In terms of matching, see Stuart (2010) for an optimistic review, and Sekhon (2009) for a pessimistic review. For more on matching as a kind of pruning, see Ho et al. (2007). Finding a single perfect match for each person is often difficult, and this introduces a number of complexities. First, when exact matches are not available, researchers need to decide how to measure the distance between two units and if a given distance is close enough. A second complexity arises if researchers want to use multiple matches for each case in the treatment group, since this can lead to more precise estimates. Both of these issues, as well as others, are described in detail in chapter 18 of Imbens and Rubin (2015). See also Part II of (???).

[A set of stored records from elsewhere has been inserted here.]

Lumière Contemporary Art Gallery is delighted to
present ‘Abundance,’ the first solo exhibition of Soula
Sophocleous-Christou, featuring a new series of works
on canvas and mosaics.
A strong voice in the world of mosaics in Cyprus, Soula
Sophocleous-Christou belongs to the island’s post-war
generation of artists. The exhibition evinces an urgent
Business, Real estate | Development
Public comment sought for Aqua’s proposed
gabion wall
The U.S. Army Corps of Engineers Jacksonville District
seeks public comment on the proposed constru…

See Dehejia and Wahba (1999) for an example where matching methods were able to produce estimates similar to those from a randomized controlled experiment. But, see Arceneaux, Gerber, and Green (2006) and Arceneaux, Gerber, and Green (2010) for examples where matching methods failed to reproduce an experimental benchmark.
Rosenbaum (2015) and Hernán and Robins (2016) offer other advice for discovering useful comparisons within big data sources.